Evaluating the effects of reducing voltage margins for energy-efficient operation of MPSoCs
Diego V. Cirilo do Nascimento, Kyriakos Georgiou, Kerstin I. Eder, Samuel Xavier-de-Souza
TL;DR
This work investigates the feasibility of reducing voltage guardbands in MPSoCs by violating the GAP8's manufacturer limits while using core-redundancy-based EDAC to maintain correctness. It combines two experiments—a broad error-detection study with a PRNG and a real-world parallel satellite-communications workload—to quantify margins and energy outcomes. The results show that energy can be reduced by up to about 27% at equivalent performance, with the system surviving voltages or frequencies beyond datasheet guardbands, up to frequencies about 2.5 times the recommended maximum in some cases. The findings highlight practical routes for energy-efficient MPSoC operation via EDAC-enabled guardband reduction, while noting hardware limits (DC-DC converter and thermal effects) and the potential for approximate computing in suitable workloads.
Abstract
Voltage margins, or guardbands, are imposed on DVFS systems to account for process, voltage, and temperature variability effects. While necessary to assure correctness, guardbands reduce energy efficiency, a crucial requirement for embedded systems. The literature shows that error detection techniques can be used to maintain the system's reliability while reducing or eliminating the guardbands.
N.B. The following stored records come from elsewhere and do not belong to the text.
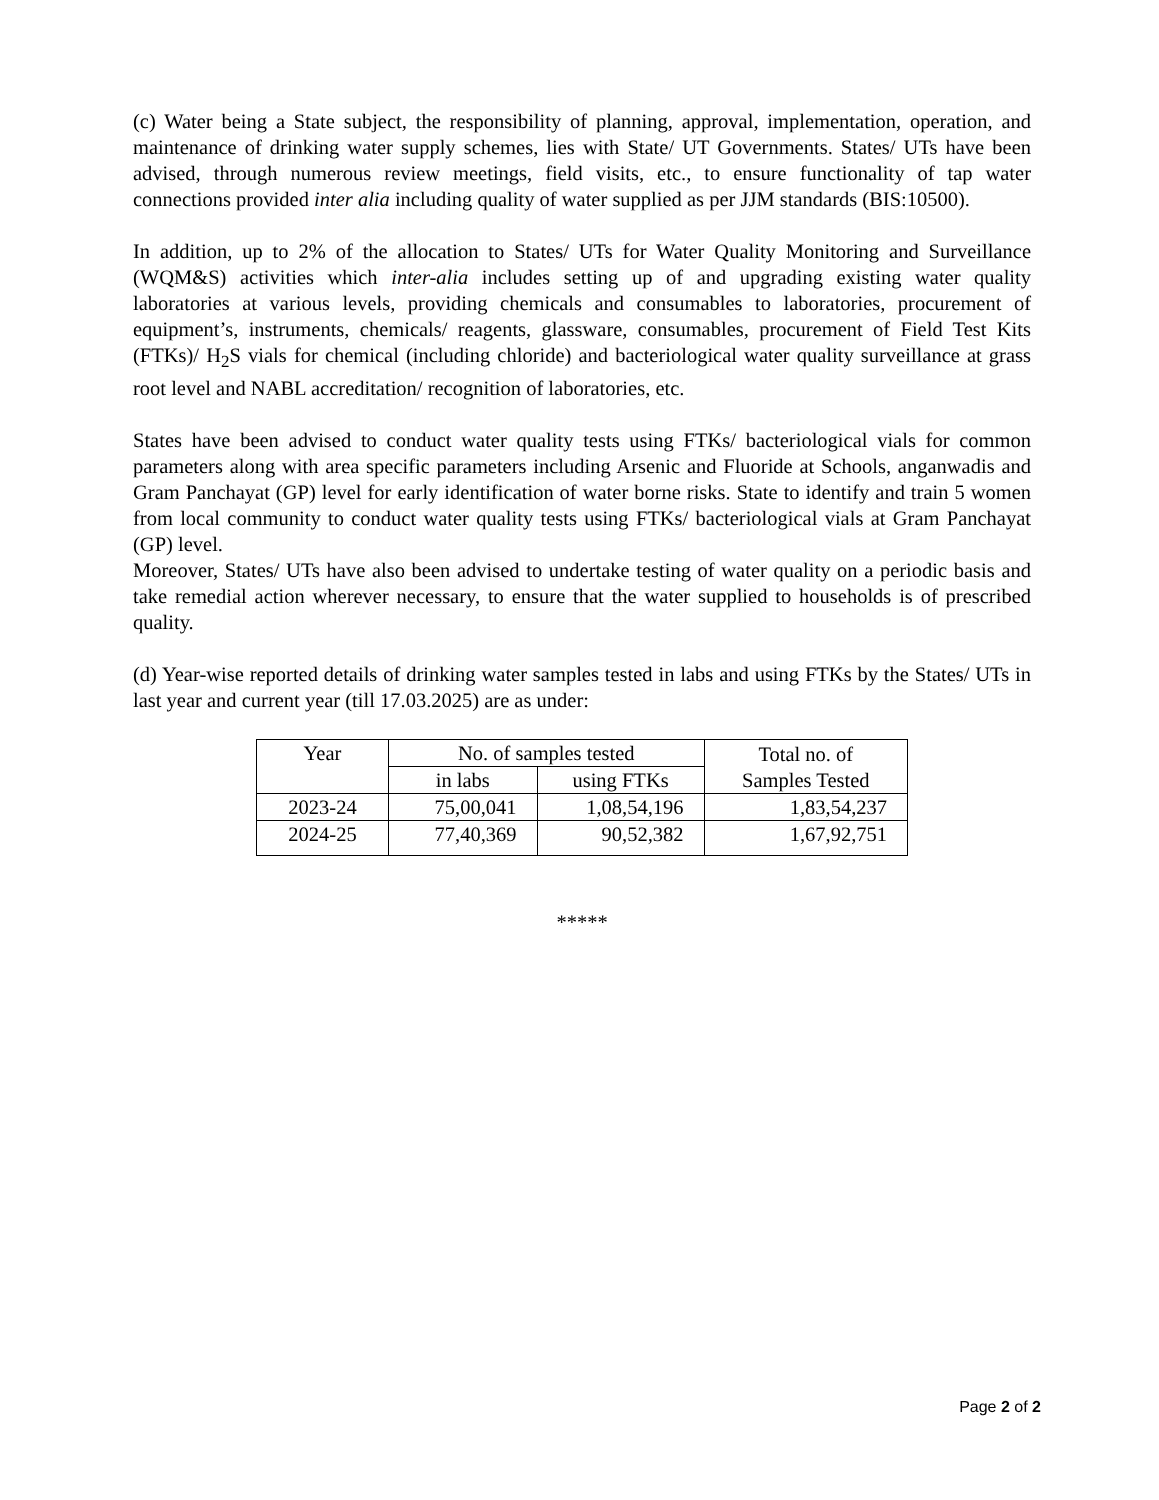(c) Water being a State subject, the responsibility of planning, approval, implementation, operation, and maintenance of drinking water supply schemes, lies with State/ UT Governments. States/ UTs have been advised, through numerous review meetings, field visits, etc., to ensure functionality of tap water connections provided inter alia including quality of water supplied as per JJM standards (BIS:10500).
In addition, up to 2% of the allocation to States/ UTs for Water Quality Monitoring and Surveillance (WQM&S) activities which inter-alia includes setting up of and upgrading existing water quality laboratories at various levels, providing chemicals and consumables to laboratories, procurement of equipment’s, instruments, chemicals/ reagents, glassware, consumables, procurement of Field Test Kits (FTKs)/ H<sub>2</sub>S vials for chemical (including chloride) and bacteriological water quality surveillance at grass root level and NABL accreditation/ recognition of laboratories, etc.
States have been advised to conduct water quality tests using FTKs/ bacteriological vials for common parameters along with area specific parameters including Arsenic and Fluoride at Schools, anganwadis and Gram Panchayat (GP) level for early identification of water borne risks. State to identify and train 5 women from local community to conduct water quality tests using FTKs/ bacteriological vials at Gram Panchayat (GP) level.
Moreover, States/ UTs have also been advised to undertake testing of water quality on a periodic basis and take remedial action wherever necessary, to ensure that the water supplied to households is of prescribed quality.
(d) Year-wise reported details of drinking water samples tested in labs and using FTKs by the States/ UTs in last year and current year (till 17.03.2025) are as under:
| Year | No. of samples tested | | Total no. of Samples Tested |
| | in labs | using FTKs | |
| 2023-24 | 75,00,041 | 1,08,54,196 | 1,83,54,237 |
| 2024-25 | 77,40,369 | 90,52,382 | 1,67,92,751 |
*****
Page 2 of 2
This letter assesses the practically available margins of a commercial RISC-V MPSoC while violating its guardband limits. The primary motivation of this work is to support the development of an efficient system leveraging the redundancy of multicore architectures for an error detection and correction scheme capable of mitigating the errors caused by aggressive voltage margin reduction. For an equivalent performance, we achieved up to 27% energy reduction while violating the manufacturer's defined guardband, leaving reasonable energy margins for further development.